In the context of this quite disturbing picture, particular emphasis should be placed on the transport sector. The European Environment Agency states that emissions could rise by 50% over the next ten years: such a development would threaten our chances of complying with the Kyoto Protocol.

6.   The EU in the carbon economy

a)   Common and coordinated policies on climate change

The EI has been working on the project of devising a set of Community instruments for the reduction of greenhouse gas emissions. This upstream approach will permit economies of scale, thus paving the way for swifter and less costly reductions at national level, and will also make it possible to get round national reluctance to act by means of a Community orientation.

The Community approach is based on two major instruments. The first is the implementation of a European system for trading in CO2 emissions rights, to be put in place in 2005. The second is the European Climate Change Programme (ECCP), under which over 40 potential means of emissions reduction have already been identified in all sectors of the economy, and which will give rise to a set of ten directives and legislative initiatives, to be submitted over the next ten years.

The EP has set out, in its resolutions on the communication 'Towards a European Climate Change Programme (ECCP)' and on the green paper on the creation of a greenhouse gas emissions trading system within the European Union, two preconditions for the implementation of the above instruments, which your rapporteur considers need to be stressed once again. These are: 1) notwithstanding the multifaceted potential of market mechanisms (such as emissions trading), the priority for the EU's actions to reduce greenhouse gas emissions should still lie in the field of policies and measures, at both national and Community level; 2) policies for emissions reduction must be based on horizontal coverage of all sectors of the economy.

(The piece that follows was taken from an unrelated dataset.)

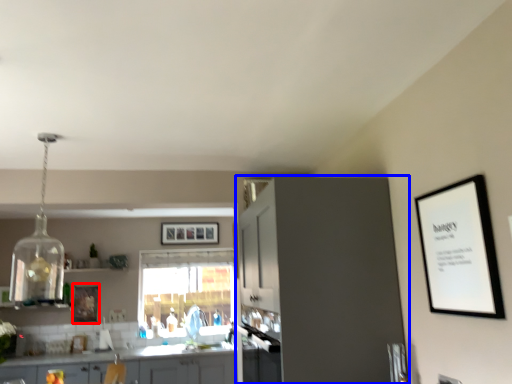
Question: Which point is closer to the camera, picture frame (highlighted by a red box) or cabinetry (highlighted by a blue box)?

Choices:
 (A) picture frame
 (B) cabinetry

Answer: (B)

b)   The role of the Member States

It would not be desirable, in the context of compliance with the Kyoto Protocol, for the Member States to adopt a strategy confined to the implementation at national level of those reduction measures which entail low costs in both economic and political terms. This would amount to trying to resolve the problem by reducing industrial and energy-sector emissions while failing to tackle transport and buildings (i.e. the civil construction industry). Such an option would constitute an environmental deceit and would not be economically rational. If the Member States were to avoid implementing a policy for certain sectors (including transport, despite the 50% rise in emissions within the EU predicted for the next decade), they would be failing to exploit opportunities for technological change and would also run up a much higher reduction bill for the future.

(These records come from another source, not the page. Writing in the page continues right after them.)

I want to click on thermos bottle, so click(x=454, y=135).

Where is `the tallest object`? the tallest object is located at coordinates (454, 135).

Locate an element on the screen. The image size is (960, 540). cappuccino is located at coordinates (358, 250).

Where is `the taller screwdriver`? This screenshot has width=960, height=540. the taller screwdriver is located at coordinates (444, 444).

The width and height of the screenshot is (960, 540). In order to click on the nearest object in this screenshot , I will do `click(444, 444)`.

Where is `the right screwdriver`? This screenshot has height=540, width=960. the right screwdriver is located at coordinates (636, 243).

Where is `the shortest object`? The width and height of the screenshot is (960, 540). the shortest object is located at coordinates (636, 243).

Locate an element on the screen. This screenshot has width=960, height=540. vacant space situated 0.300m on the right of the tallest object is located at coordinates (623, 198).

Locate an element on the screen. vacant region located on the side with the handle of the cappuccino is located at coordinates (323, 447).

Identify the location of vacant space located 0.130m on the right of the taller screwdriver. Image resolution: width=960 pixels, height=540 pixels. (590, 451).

Economic and environmental logic call for a strategy requiring change in all sectors of the economy. The Kyoto process will continue long after 2012, and the emissions reductions needed will bite much deeper than the present 5.2% target. If the Member States wish to counter climate change and ensure their competitiveness in the emerging economy - in which the winners will be those who produce at the lowest emissions levels - they will have to reorientate their economic policies and internalise the environmental costs of the greenhouse effect in all economic sectors.

This means not only the introduction of measures that might be considered consensual, but also the promotion of renewable energies and natural gas, a commitment to organic farming and energy efficiency in industry and buildings, measures to promote maritime and rail goods and passenger transport, expansion of the public transport network, and research into new forms of fuel and power. Inevitably, some of the necessary measures will be visibly unpopular in nature. These will have to include the abolition of subsidies for fossil fuel, an energy tax, and a tax on CO2 emissions in the transport sector.